5.   Hadits dari Barra’ Ra. :


“Bahwa Rasulullah Saw. melakukan qunut pada shalat subuh”. (HR. Muslim).


Hadits no. 4  diriwayatkan pula oleh Abu Dawud dengan tanpa penyebutan shalat maghrib. Imam Nawawi dalam Majmu’ II/505 mengatakan : “Tidaklah mengapa meninggalkan qunut pada shalat maghrib karena qunut bukanlah sesuatu yang wajib atau karena ijma ulama menunjukan bahwa qunut pada shalat maghrib sudah mansukh hukumnya”.


6.  Hadits dari Abi rofi’


“Umar melakukan qunut pada shalat subuh sesudah ruku’ dan mengangkat kedua tangannya  serta membaca doa dengn bersuara”. (HR Baihaqi dan ia mengatakan hadis ini shahih).


7.  Hadits dari ibnu sirin, beliau berkata :


“Aku berkata kepada anas : Apakah Rasulullah SAW. melakukan qunut pada waktu subuh? Anas menjawab : Ya, begitu selesai ruku”. (HR. Bukhary Muslim).


8.  Hadits dari Abu hurairah ra. Beliau berkata :


“Rasulullah Saw. jika beliau mengangkat kepalanya dari ruku pada rekaat kedua shalat subuh beliau mengangkat kedua tangannya lalu berdoa : “Allahummah dini fii man hadait ….dan seterusnya”. (HR. Hakim dan dia menshahihkannya).


9.   Hadits dari  Hasan bin Ali bin Abi Thalib ra. Beliau berkata :


“Aku diajari oleh rasulullah Saw. beberapa kalimat yang aku ucapkan pada witir yakni :  Allahummah dini fii man hadait ….dan seterusnya” (HR Abu Dawud, Tirmidzi, Nasai dan selain mereka dengan isnad yang shahih)


10.  Hadits  dari Ibnu Ali bin  Thalib ra.


Imam Baihaqi meriwayatkan dari Muhammad bin Hanafiah dan beliau adalah Ibnu Ali bin  Thalib ra.

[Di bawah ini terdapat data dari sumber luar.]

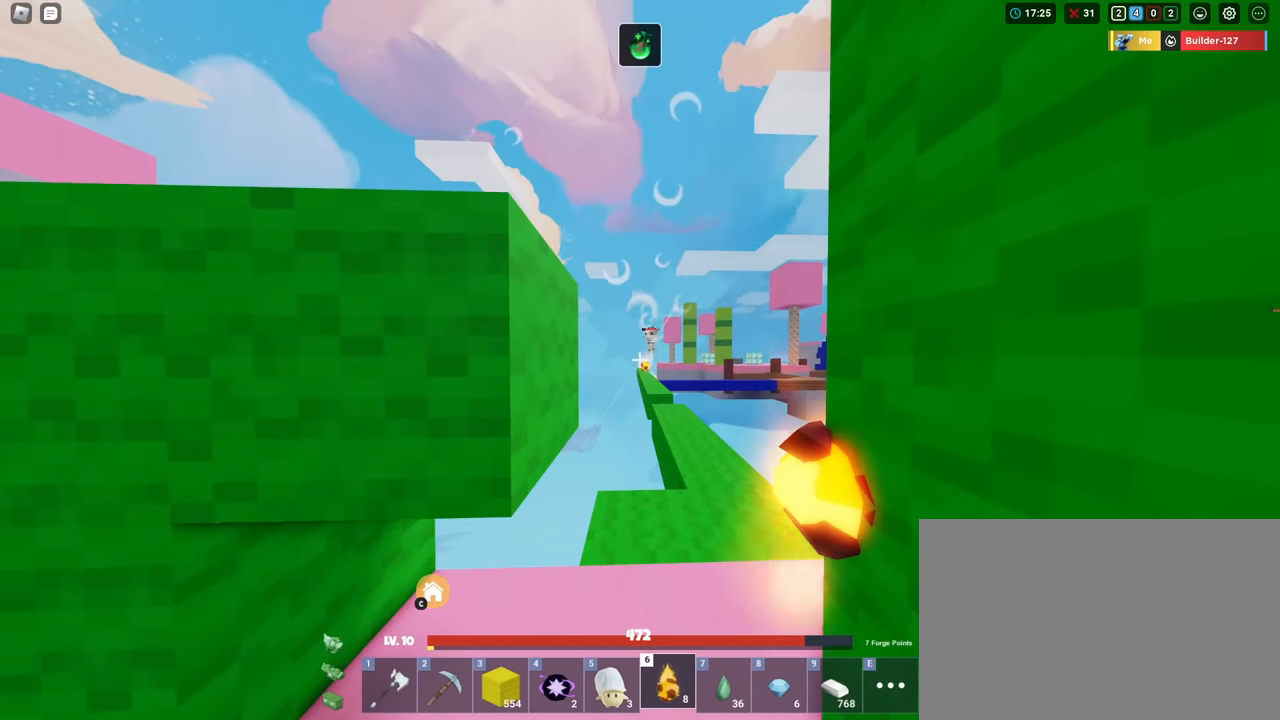
{"keys": ["shift"], "mouse": ["left"], "mouse_move": "still", "events": [[150, "a", "down"], [250, "a", "up"], [283, "mouse_left", "down"]]}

Beliau berkata :


“Sesungguhnya doa ini adalah yang dipakai oleh bapakku pada waktu qunut diwaktu shalat subuh” (Al-baihaqi II/209).


11.  Hadist doa qunut subuh dari Ibnu Abbas ra. :


Tentang doa qunut subuh ini, Imam baihaqi juga meriwayatkan dari beberapa jalan yakni ibnu abbas dan selainnya:


“Bahwasanya Nabi Saw. mengajarkan doa ini (Allahummah dini fii man hadait ….dan seterusnya) kepada para shahabat agar mereka berdoa dengannya pada waktu qunut di shalat subuh” (Al-baihaqi II/209).


Demikianlah Beberapa Dalil yang dipakai para ulama-ulama shlusunnah dari madzab syafiiyah berkaitan dengan fatwa mereka tentang qunut subuh.


 Dari sini dapat dilihat keshahihan hadis-hadisnya karena dishahihkan oleh Imam-imam hadits ahlusunnah yang terpercaya. Hati-hati dengan orang-orang khalaf akhir zaman yang lemah hafalan hadisnya tetapi mengaku ahli hadis dan banyak mengacaukan hadis-hadis seperti mendoifkan hadis shahih  dan sebaliknya.


 https://www.facebook.com/note.php?note_id=178269995551609


Hadits di atas cukup banyak dan Imam Syafi'ie menyatakan bahwa Doa Qunut pada sholat Subuh adalah Sunnah Ab'ad. Karena Nabi juga pernah melakukan do'a qunut, maka yang menyebut Doa Qunut sebagai bid'ah salah besar. Bid'ah itu artinya sesuatu yang baru yang Nabi TIDAK PERNAH MENGERJAKANNYA.  Nah Nabi kan sudah mengerjakan Doa Qunut berkali-kali. Jadi keliru jika mengatakan Doa Qunut itu bid'ah.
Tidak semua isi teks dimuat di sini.